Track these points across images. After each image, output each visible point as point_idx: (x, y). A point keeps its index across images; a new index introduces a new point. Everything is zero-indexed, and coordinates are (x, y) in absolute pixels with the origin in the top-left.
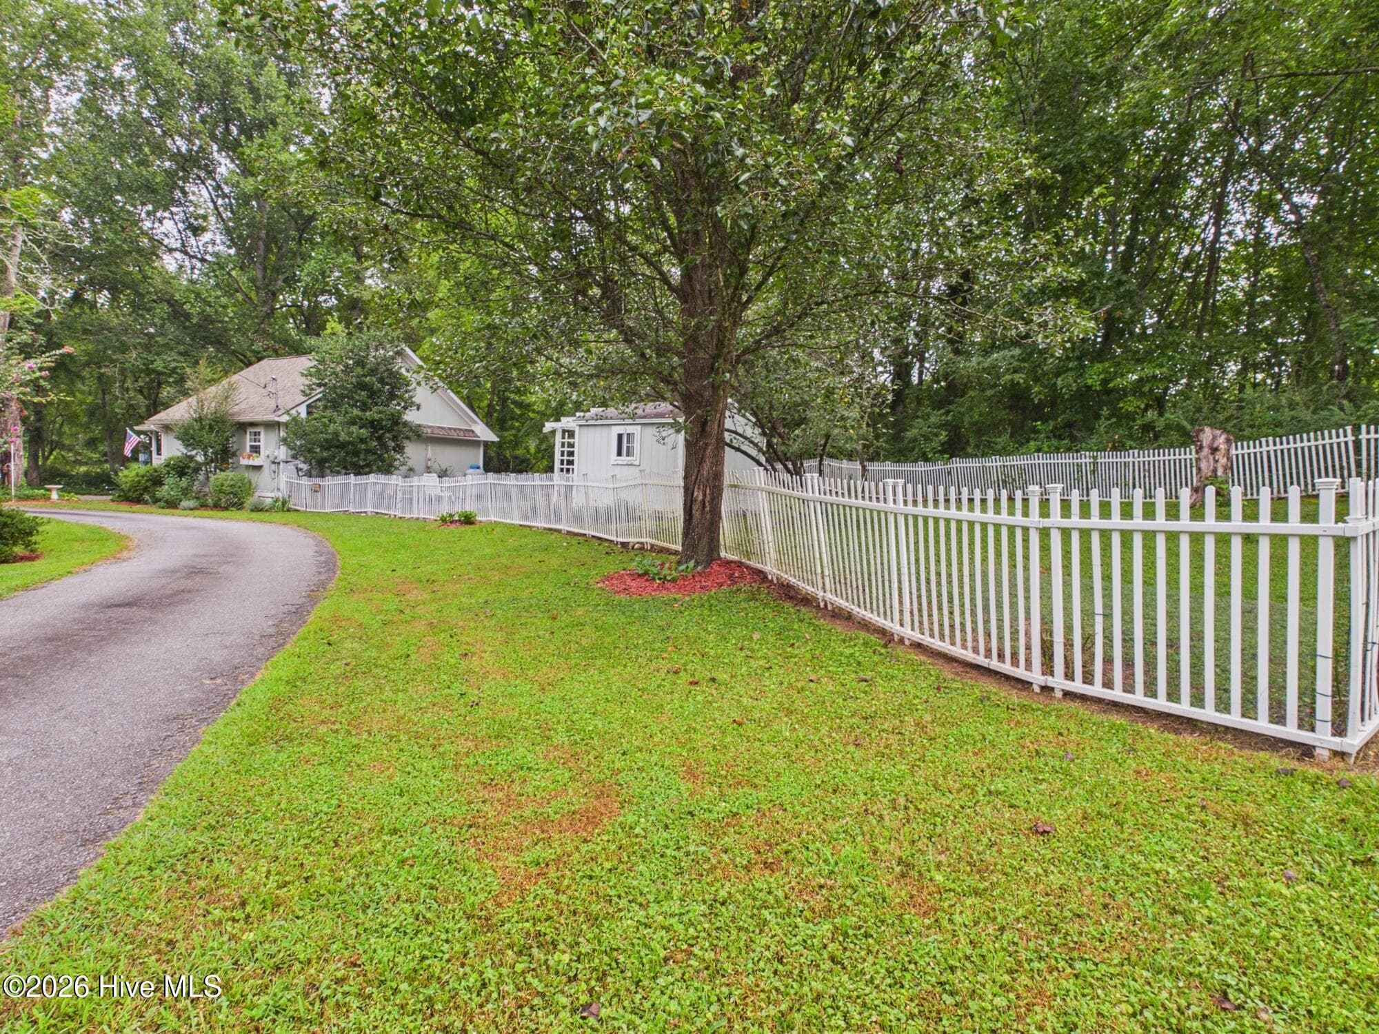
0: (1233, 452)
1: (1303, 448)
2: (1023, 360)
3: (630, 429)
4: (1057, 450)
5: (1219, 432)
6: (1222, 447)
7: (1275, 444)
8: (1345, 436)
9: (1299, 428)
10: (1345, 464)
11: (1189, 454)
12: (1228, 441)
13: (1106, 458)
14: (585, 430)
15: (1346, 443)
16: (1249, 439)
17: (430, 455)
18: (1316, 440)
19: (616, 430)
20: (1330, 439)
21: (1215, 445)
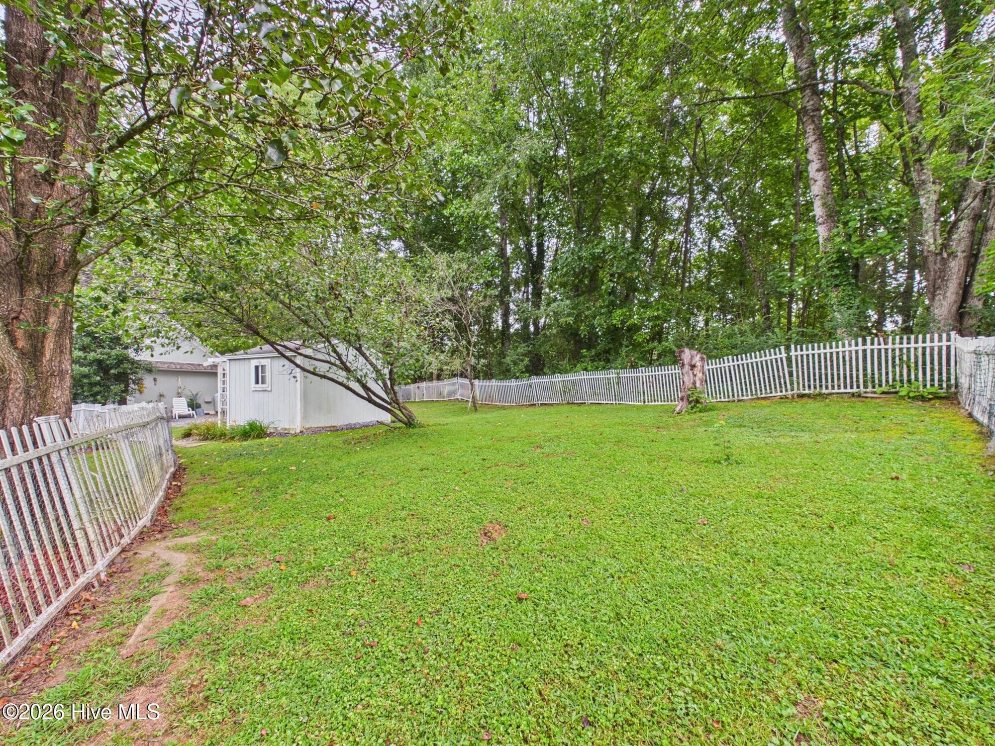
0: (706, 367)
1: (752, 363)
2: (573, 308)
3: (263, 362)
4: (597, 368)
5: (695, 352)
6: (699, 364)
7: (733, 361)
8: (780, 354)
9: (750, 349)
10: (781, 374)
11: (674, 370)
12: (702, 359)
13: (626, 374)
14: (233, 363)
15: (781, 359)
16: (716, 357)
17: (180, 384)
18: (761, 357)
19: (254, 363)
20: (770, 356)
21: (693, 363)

•••••

- [WHAT THE TASK ASKS]:
Rewrite every entry above with "images" changed to "frames" wherever it appears, keeping everything else unchanged. Omit the pictures from your answer.

- [EXERCISE OUTPUT]:
Track these points across frames. After each image, output each visible point as point_idx: (x, y). A point keeps its index across frames; a new index introduces a new point. Everything is zero-indexed, and coordinates are (x, y) in absolute pixels with the origin in the top-left.
0: (1233, 452)
1: (1303, 448)
2: (1023, 360)
3: (630, 429)
4: (1057, 450)
5: (1219, 432)
6: (1222, 447)
7: (1275, 444)
8: (1345, 436)
9: (1299, 428)
10: (1345, 464)
11: (1189, 454)
12: (1228, 441)
13: (1106, 458)
14: (585, 430)
15: (1346, 443)
16: (1249, 439)
17: (430, 455)
18: (1316, 440)
19: (616, 430)
20: (1330, 439)
21: (1215, 445)
0: (706, 367)
1: (752, 363)
2: (573, 308)
3: (263, 362)
4: (597, 368)
5: (695, 352)
6: (699, 364)
7: (733, 361)
8: (780, 354)
9: (750, 349)
10: (781, 374)
11: (674, 370)
12: (702, 359)
13: (626, 374)
14: (233, 363)
15: (781, 359)
16: (716, 357)
17: (180, 384)
18: (761, 357)
19: (254, 363)
20: (770, 356)
21: (693, 363)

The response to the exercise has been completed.